Thursday, December 02, 2010

b-ball



Minneapolis, circa 1990

For many years the arrival of winter brought with it the resumption of pick-up basketball. A group of us guys, with overlapping neighborhood and professional connections, would gather at a community gym to play basketball. No league, just choosing sides, skins and shirts, a core of regulars supplemented with a bunch of occasional players ranging in age from the early twenties to the early forties. It wasn't a real high level of play; whenever a ringer did show up it was pretty obvious that we were not going to make anyone forget Michael Jordan. It was often chaotic, but would sometimes coalesce into a real nice flow- back and forth, some strategy, almost like ballet when we were really inspired.

This went on for many years. I was one of the older guys, and after one too many sprains I finally begged off. I was concerned about getting really hurt, I had a mortgage and a car loan and couldn't afford to miss any work. The other guys kept it going, there always seemed to be a younger guy or two who would replace those who had "retired." Some of the older guys weren't in the best of health- overweight with high blood pressure- there was always a feeling that any one of us could have an "incident."

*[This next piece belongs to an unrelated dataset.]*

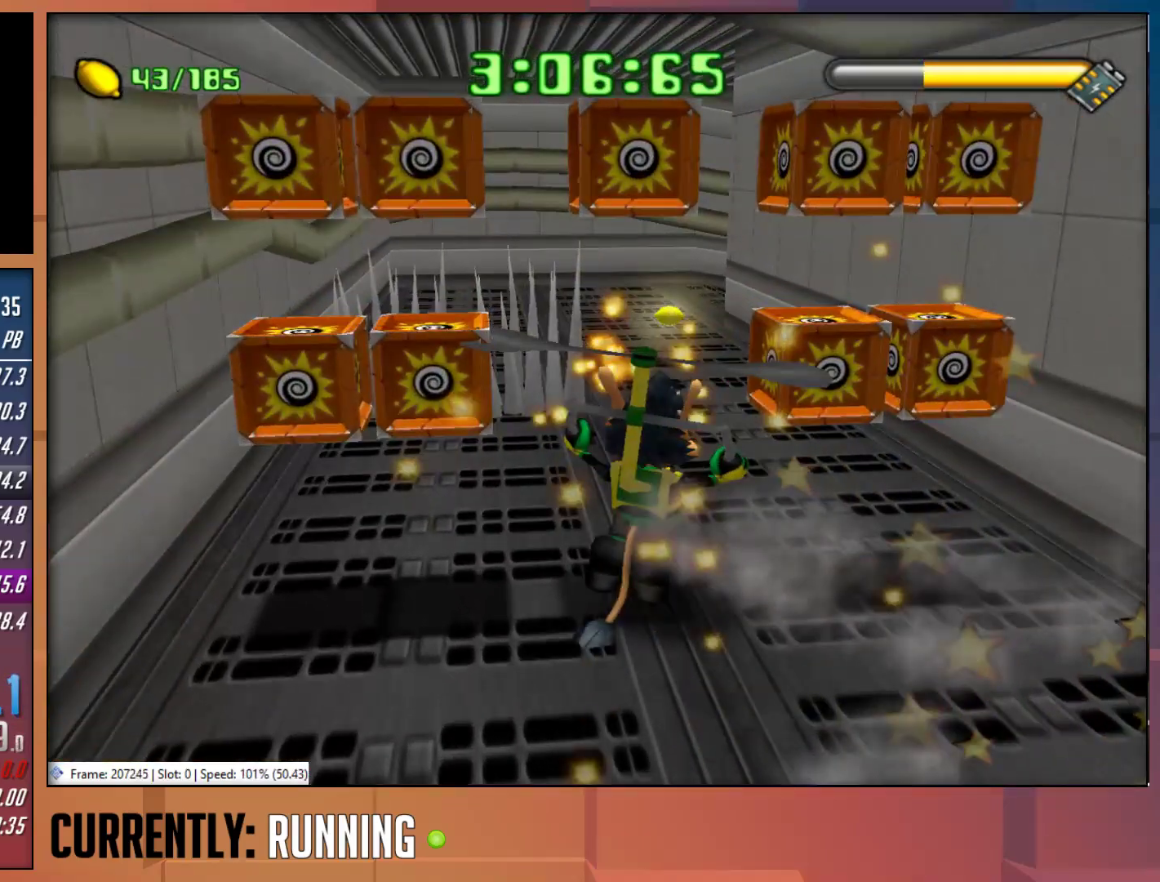
{"buttons": [], "left_stick": "up-right", "right_stick": "center", "events": []}
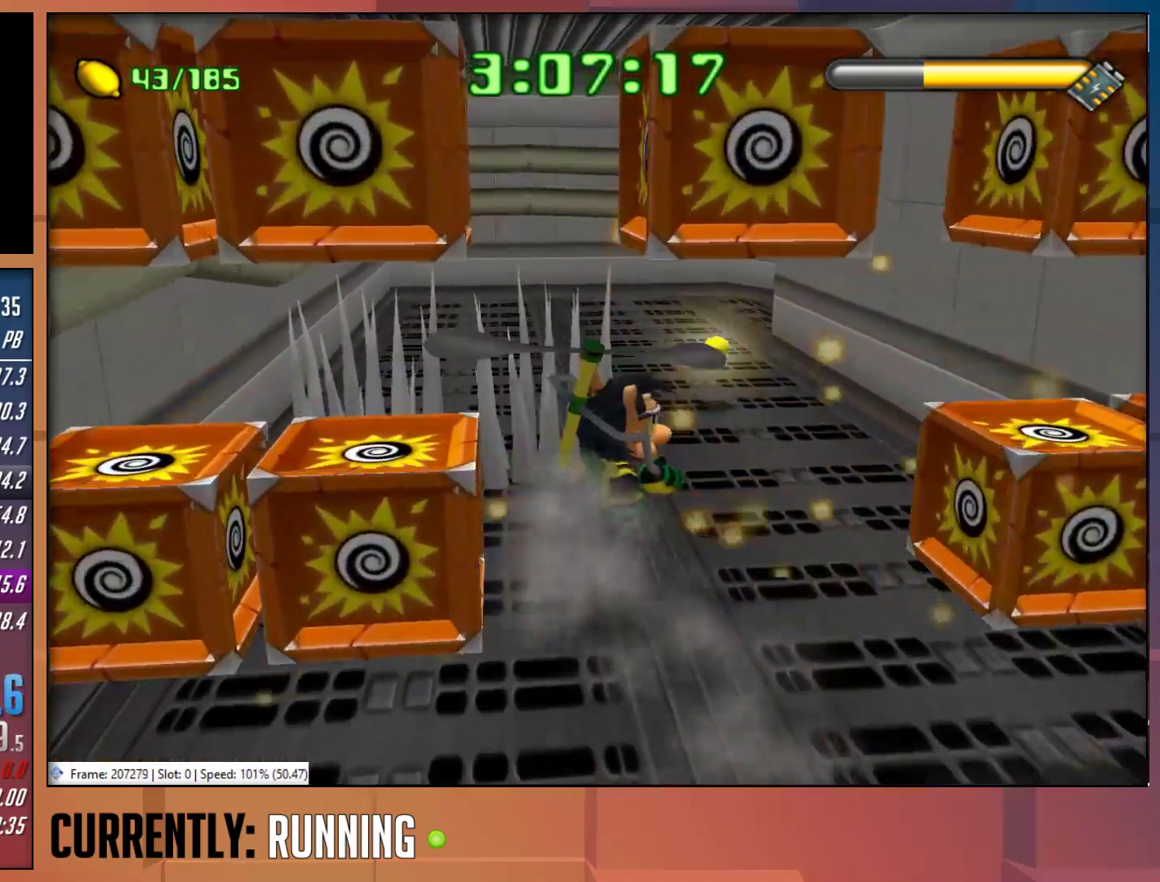
{"buttons": [], "left_stick": "up-left", "right_stick": "center", "events": [[433, "left_stick", "up-left"]]}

A few years after I stopped going it happened. But it was a young guy, not one of the geezers, who suffered a massive heart attack. No prior indications, an undiagnosed condition, the guys started CPR but by the time medics arrived he was gone. Later, after the funeral, some of the remaining guys tried to keep the b-ball thing going, but the days of those pick-up games were over.

Looking back on the extended adolescence which is young adulthood for most American males, it seems as if all the intense recreational activity we enjoyed always had a bit of a deadly element to it: sports, fast cars, drugs, drinking, carousing, the whole rock 'n roll lifestyle. A substitute for war, perhaps. Or was it the desire to let one's body experience great intensities of feeling, to be really alive and not just existing?

By Professor Batty


2 Comments:

Anonymous Jon said...

And then, at some point, comes the realization of our own mortality. Amazed that we have survived despite ourselves, wondering where to go next. Perhaps a challenge that will not kill us, but still allow us some of those youthful feelings.


Anonymous Dave said...

I was there the night Tim died. It's one of those events that never leaves you. As disturbing as the collapse, the commotion, the CPR, the sirens, and the gurney, was the aftermath: a pile of used syringes, plastic wraps, and spots of blood - the trash that remained after the rescue squads left, spread across the gym floor.